VL-Nav: Real-time Vision-Language Navigation with Spatial Reasoning
Yi Du, Taimeng Fu, Zhuoqun Chen, Bowen Li, Shaoshu Su, Zhipeng Zhao, Chen Wang
TL;DR
VL-Nav tackles vision-language navigation in unseen environments by fusing pixel-wise vision-language features with curiosity-driven exploration and spatial reasoning. The system combines rolling occupancy maps, frontier and instance-based targets, and a CVL scoring policy to select informative goals, then uses the FAR planner for real-time path planning on low-power hardware at 30 Hz. Key contributions include integrating instance-based target points, Gaussian-mixture VL scoring, and curiosity cues to achieve robust zero-shot VLN with high SR/SPL across indoor and outdoor settings, outperforming VLFM and classical baselines by substantial margins. The practical impact lies in enabling reliable, semantically guided robot navigation on resource-constrained platforms, with real-world demonstrations validating efficiency and scalability. Future work envisions handling more complex, multi-step instructions and tighter integration with large language models for broader open-vocabulary perception.
Abstract
Vision-language navigation in unknown environments is crucial for mobile robots.
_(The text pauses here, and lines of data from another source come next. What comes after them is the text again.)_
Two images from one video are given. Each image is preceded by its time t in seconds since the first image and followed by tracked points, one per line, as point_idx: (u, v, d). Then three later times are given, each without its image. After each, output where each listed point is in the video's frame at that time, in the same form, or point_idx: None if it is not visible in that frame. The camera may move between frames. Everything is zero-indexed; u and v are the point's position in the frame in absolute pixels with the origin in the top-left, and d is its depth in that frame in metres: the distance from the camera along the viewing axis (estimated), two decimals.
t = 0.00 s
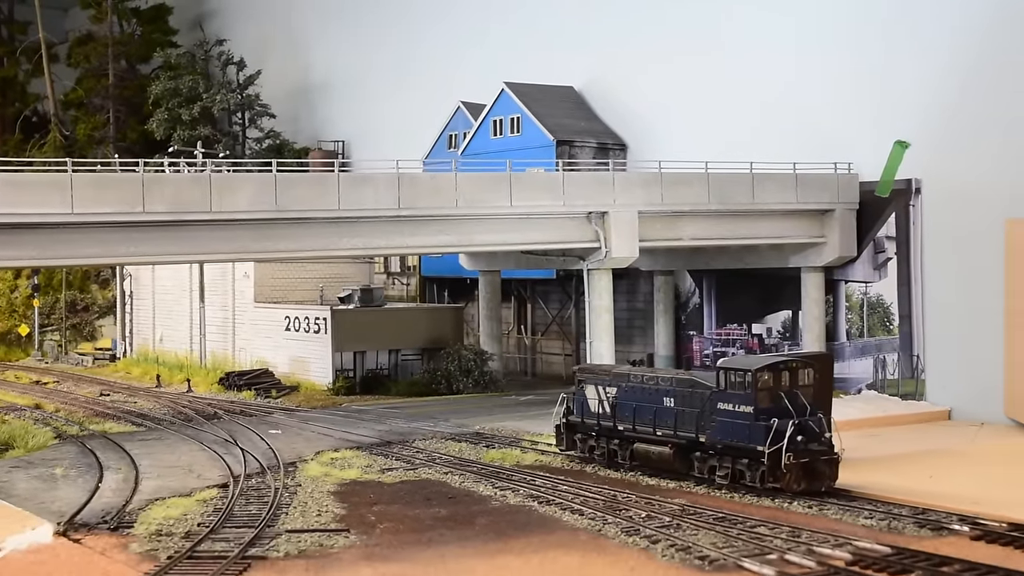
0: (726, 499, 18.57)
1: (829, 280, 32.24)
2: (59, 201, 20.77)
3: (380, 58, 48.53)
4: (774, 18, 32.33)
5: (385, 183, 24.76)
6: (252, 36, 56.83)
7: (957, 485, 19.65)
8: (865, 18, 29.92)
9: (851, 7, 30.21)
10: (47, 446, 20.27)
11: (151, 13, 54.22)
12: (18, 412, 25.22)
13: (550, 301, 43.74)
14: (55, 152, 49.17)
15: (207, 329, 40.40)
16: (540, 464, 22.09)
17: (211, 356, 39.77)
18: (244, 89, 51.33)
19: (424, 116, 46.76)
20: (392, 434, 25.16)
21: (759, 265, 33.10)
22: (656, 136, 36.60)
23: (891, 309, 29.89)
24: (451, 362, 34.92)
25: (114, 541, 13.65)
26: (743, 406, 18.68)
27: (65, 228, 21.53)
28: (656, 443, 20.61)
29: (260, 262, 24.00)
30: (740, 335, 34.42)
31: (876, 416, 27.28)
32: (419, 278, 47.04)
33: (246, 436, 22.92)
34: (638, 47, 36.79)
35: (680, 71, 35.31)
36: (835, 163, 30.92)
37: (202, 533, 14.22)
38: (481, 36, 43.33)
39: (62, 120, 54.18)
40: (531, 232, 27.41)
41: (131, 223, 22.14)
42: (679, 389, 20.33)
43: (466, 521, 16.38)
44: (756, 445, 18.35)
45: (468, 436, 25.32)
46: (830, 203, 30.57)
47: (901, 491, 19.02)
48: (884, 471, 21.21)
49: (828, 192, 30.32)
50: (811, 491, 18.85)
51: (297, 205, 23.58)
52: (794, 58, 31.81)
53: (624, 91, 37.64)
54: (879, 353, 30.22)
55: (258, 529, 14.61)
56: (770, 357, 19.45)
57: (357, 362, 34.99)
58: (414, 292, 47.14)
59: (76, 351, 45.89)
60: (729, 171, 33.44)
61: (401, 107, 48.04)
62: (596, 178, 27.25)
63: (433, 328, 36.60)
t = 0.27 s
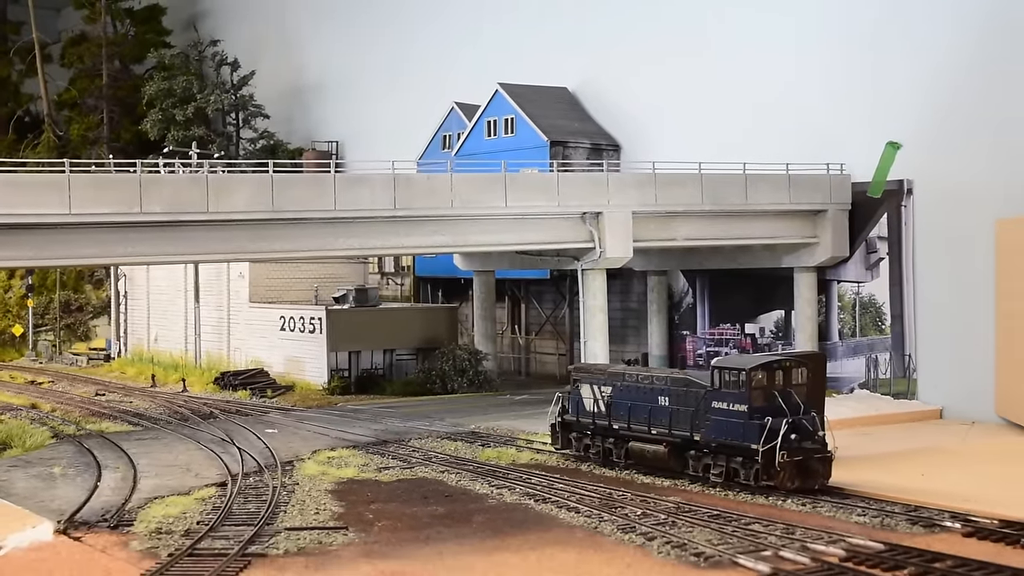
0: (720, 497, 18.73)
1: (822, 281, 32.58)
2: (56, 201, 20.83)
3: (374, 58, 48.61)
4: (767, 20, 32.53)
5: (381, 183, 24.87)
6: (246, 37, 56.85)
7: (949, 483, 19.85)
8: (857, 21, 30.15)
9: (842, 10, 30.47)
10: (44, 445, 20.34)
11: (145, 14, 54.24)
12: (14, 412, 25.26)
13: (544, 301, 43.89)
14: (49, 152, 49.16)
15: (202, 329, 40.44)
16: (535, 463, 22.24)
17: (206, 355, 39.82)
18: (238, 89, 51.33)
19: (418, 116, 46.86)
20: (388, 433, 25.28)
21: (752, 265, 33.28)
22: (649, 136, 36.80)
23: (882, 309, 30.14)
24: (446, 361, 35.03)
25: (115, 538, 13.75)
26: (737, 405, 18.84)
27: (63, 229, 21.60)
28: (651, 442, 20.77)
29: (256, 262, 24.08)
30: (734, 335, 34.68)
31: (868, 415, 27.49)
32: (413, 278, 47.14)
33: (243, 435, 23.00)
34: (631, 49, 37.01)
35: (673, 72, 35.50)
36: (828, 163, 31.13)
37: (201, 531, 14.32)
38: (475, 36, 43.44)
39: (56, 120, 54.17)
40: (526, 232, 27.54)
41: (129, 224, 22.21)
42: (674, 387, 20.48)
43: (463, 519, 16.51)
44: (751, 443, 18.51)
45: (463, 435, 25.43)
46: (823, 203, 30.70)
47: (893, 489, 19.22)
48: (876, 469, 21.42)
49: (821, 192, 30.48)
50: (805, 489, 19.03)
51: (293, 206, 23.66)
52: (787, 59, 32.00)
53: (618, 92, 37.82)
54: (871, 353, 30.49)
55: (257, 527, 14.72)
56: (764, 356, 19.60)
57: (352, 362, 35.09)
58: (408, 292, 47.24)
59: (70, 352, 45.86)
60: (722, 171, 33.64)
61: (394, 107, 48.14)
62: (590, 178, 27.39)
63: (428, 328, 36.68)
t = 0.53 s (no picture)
0: (715, 495, 18.89)
1: (814, 281, 32.62)
2: (54, 202, 20.89)
3: (368, 58, 48.70)
4: (761, 22, 32.72)
5: (377, 184, 24.98)
6: (240, 37, 56.89)
7: (941, 481, 20.04)
8: (850, 22, 30.36)
9: (834, 13, 30.72)
10: (42, 444, 20.40)
11: (139, 14, 54.24)
12: (10, 412, 25.30)
13: (538, 301, 44.02)
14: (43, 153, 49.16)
15: (197, 329, 40.49)
16: (531, 462, 22.37)
17: (202, 356, 39.87)
18: (232, 90, 51.36)
19: (412, 117, 46.96)
20: (384, 432, 25.38)
21: (745, 265, 33.45)
22: (643, 137, 36.96)
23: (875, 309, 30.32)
24: (441, 361, 35.12)
25: (115, 537, 13.85)
26: (732, 404, 19.00)
27: (61, 229, 21.67)
28: (646, 440, 20.92)
29: (253, 263, 24.17)
30: (727, 335, 34.93)
31: (861, 414, 27.70)
32: (407, 279, 47.24)
33: (240, 435, 23.08)
34: (624, 52, 37.21)
35: (667, 73, 35.67)
36: (821, 164, 31.33)
37: (201, 529, 14.43)
38: (469, 37, 43.57)
39: (50, 120, 54.17)
40: (521, 232, 27.66)
41: (126, 224, 22.28)
42: (669, 387, 20.64)
43: (460, 517, 16.63)
44: (745, 442, 18.68)
45: (459, 435, 25.55)
46: (816, 204, 30.90)
47: (886, 487, 19.41)
48: (869, 468, 21.61)
49: (814, 193, 30.67)
50: (799, 487, 19.21)
51: (289, 206, 23.76)
52: (780, 61, 32.21)
53: (612, 93, 37.98)
54: (864, 352, 30.70)
55: (256, 525, 14.82)
56: (758, 355, 19.76)
57: (348, 362, 35.17)
58: (403, 292, 47.34)
59: (65, 352, 45.84)
60: (715, 172, 33.84)
61: (389, 108, 48.23)
62: (585, 179, 27.54)
63: (423, 328, 36.72)
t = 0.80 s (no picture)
0: (709, 492, 19.06)
1: (807, 281, 32.97)
2: (52, 203, 20.95)
3: (362, 58, 48.76)
4: (755, 24, 32.84)
5: (373, 185, 25.08)
6: (233, 38, 56.89)
7: (933, 479, 20.24)
8: (841, 24, 30.57)
9: (826, 16, 30.94)
10: (39, 444, 20.47)
11: (132, 14, 54.21)
12: (6, 412, 25.33)
13: (532, 301, 44.16)
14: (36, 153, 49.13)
15: (192, 329, 40.53)
16: (527, 461, 22.51)
17: (196, 355, 39.91)
18: (226, 90, 51.35)
19: (406, 117, 47.04)
20: (381, 431, 25.48)
21: (738, 265, 33.62)
22: (638, 136, 37.10)
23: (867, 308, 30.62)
24: (435, 361, 35.21)
25: (115, 535, 13.94)
26: (726, 402, 19.16)
27: (58, 229, 21.73)
28: (641, 439, 21.08)
29: (249, 263, 24.25)
30: (720, 334, 35.01)
31: (854, 413, 27.91)
32: (401, 279, 47.33)
33: (237, 434, 23.16)
34: (618, 54, 37.39)
35: (661, 74, 35.84)
36: (813, 165, 31.53)
37: (201, 527, 14.53)
38: (463, 38, 43.68)
39: (43, 120, 54.14)
40: (516, 233, 27.79)
41: (124, 224, 22.35)
42: (663, 386, 20.79)
43: (458, 515, 16.76)
44: (739, 440, 18.85)
45: (455, 434, 25.66)
46: (808, 204, 31.08)
47: (879, 485, 19.59)
48: (862, 466, 21.80)
49: (807, 193, 30.85)
50: (793, 485, 19.38)
51: (285, 207, 23.84)
52: (773, 63, 32.40)
53: (606, 94, 38.14)
54: (856, 352, 30.91)
55: (256, 523, 14.92)
56: (752, 354, 19.92)
57: (343, 361, 35.24)
58: (397, 292, 47.44)
59: (59, 352, 45.79)
60: (708, 173, 34.03)
61: (383, 108, 48.32)
62: (579, 180, 27.69)
63: (417, 327, 36.82)
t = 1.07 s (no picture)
0: (702, 490, 19.22)
1: (799, 280, 33.19)
2: (48, 202, 20.98)
3: (354, 58, 48.81)
4: (746, 25, 33.06)
5: (367, 185, 25.16)
6: (226, 38, 56.88)
7: (924, 476, 20.43)
8: (833, 26, 30.78)
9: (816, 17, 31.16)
10: (35, 443, 20.52)
11: (124, 14, 54.16)
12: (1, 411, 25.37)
13: (524, 300, 44.30)
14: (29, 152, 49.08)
15: (185, 329, 40.57)
16: (521, 459, 22.65)
17: (190, 355, 39.94)
18: (219, 90, 51.32)
19: (399, 117, 47.12)
20: (375, 430, 25.58)
21: (730, 265, 33.81)
22: (630, 136, 37.29)
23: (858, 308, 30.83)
24: (429, 360, 35.30)
25: (114, 532, 14.03)
26: (719, 400, 19.33)
27: (54, 229, 21.78)
28: (634, 437, 21.24)
29: (244, 262, 24.33)
30: (711, 333, 35.29)
31: (845, 411, 28.13)
32: (394, 278, 47.42)
33: (232, 433, 23.24)
34: (610, 55, 37.58)
35: (654, 75, 36.05)
36: (805, 165, 31.74)
37: (199, 524, 14.62)
38: (456, 38, 43.80)
39: (35, 120, 54.08)
40: (509, 232, 27.91)
41: (119, 224, 22.40)
42: (657, 384, 20.95)
43: (453, 512, 16.88)
44: (732, 438, 19.01)
45: (449, 432, 25.78)
46: (800, 204, 31.27)
47: (870, 483, 19.79)
48: (853, 464, 22.00)
49: (798, 193, 31.02)
50: (785, 482, 19.54)
51: (280, 207, 23.92)
52: (764, 64, 32.62)
53: (599, 95, 38.32)
54: (847, 351, 31.20)
55: (253, 520, 15.02)
56: (745, 352, 20.09)
57: (336, 360, 35.30)
58: (389, 291, 47.54)
59: (52, 351, 45.76)
60: (700, 173, 34.23)
61: (375, 107, 48.39)
62: (573, 180, 27.84)
63: (411, 327, 36.88)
In scenarios such as household assistance and rescue, mobile robots need to understand a human command, such as "find a person wearing black". We present a novel vision-language navigation (VL-Nav) system that integrates efficient spatial reasoning on low-power robots. Unlike prior methods that rely on a single image-level feature similarity to guide a robot, our method integrates pixel-wise vision-language features with curiosity-driven exploration. This approach enables robust navigation to human-instructed instances across diverse environments. We deploy VL-Nav on a four-wheel mobile robot and evaluate its performance through comprehensive navigation tasks in both indoor and outdoor environments, spanning different scales and semantic complexities. Remarkably, VL-Nav operates at a real-time frequency of 30 Hz with a Jetson Orin NX, highlighting its ability to conduct efficient vision-language navigation. Results show that VL-Nav achieves an overall success rate of 86.3%, outperforming previous methods by 44.15%.